Rational design and directed evolution are the two basic approaches to protein engineering. Some researchers prefer one approach over the other, however both methods can be used to design new protein structures. Rational design relies on comprehensive knowledge of how an existing protein is built. Directed evolution, in contrast, uses random protein changes and can be performed without knowing every detail of a protein’s structure.
Each approach to protein engineering has both advantages and disadvantages. Rational design allows scientists to change the structure of a protein in a predicable way, and is a relatively inexpensive process. This technique requires experts to have a detailed structural blueprint of each protein being modified, which is not always available.

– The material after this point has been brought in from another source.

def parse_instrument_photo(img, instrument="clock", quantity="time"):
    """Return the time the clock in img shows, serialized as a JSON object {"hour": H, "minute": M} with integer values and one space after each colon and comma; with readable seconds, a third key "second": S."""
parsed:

The directed evolution protein engineering method uses trial and error, and does not need a full structural map. This method is often time consuming and expensive, due to the requirement that each new protein combination must be tested and only a few of the created structures are suitable for use. Despite the cost, directed evolution often allows researchers to encounter valuable protein structure combinations that otherwise would not be discovered.
Protein design enables scientists to create unique materials that do not occur in nature. Researchers have used this type of engineering to combine fluorescent protein from a jellyfish with another protein from human cells, for example. The resulting substance creates a green glow, and can be tracked as it interacts with living cells. This provides valuable information about how proteins function in the human body, and assists researchers in the creation of new medicines and procedures.
Another example of protein engineering is the development of modified insulin. Scientists have combined different protein structures to create both fast-acting and slow-acting insulin substances. Both of these man made variations are valuable for individuals with insulin disorders, such as diabetes.
New proteins are also useful in industrial applications. Manufacturing facilities, for instance, can use engineered proteins that are resistant to specific chemicals. Experts can combine the structures of strong proteins to create new, ultra-strong substances. In the future, protein design may be an important part of nearly every field.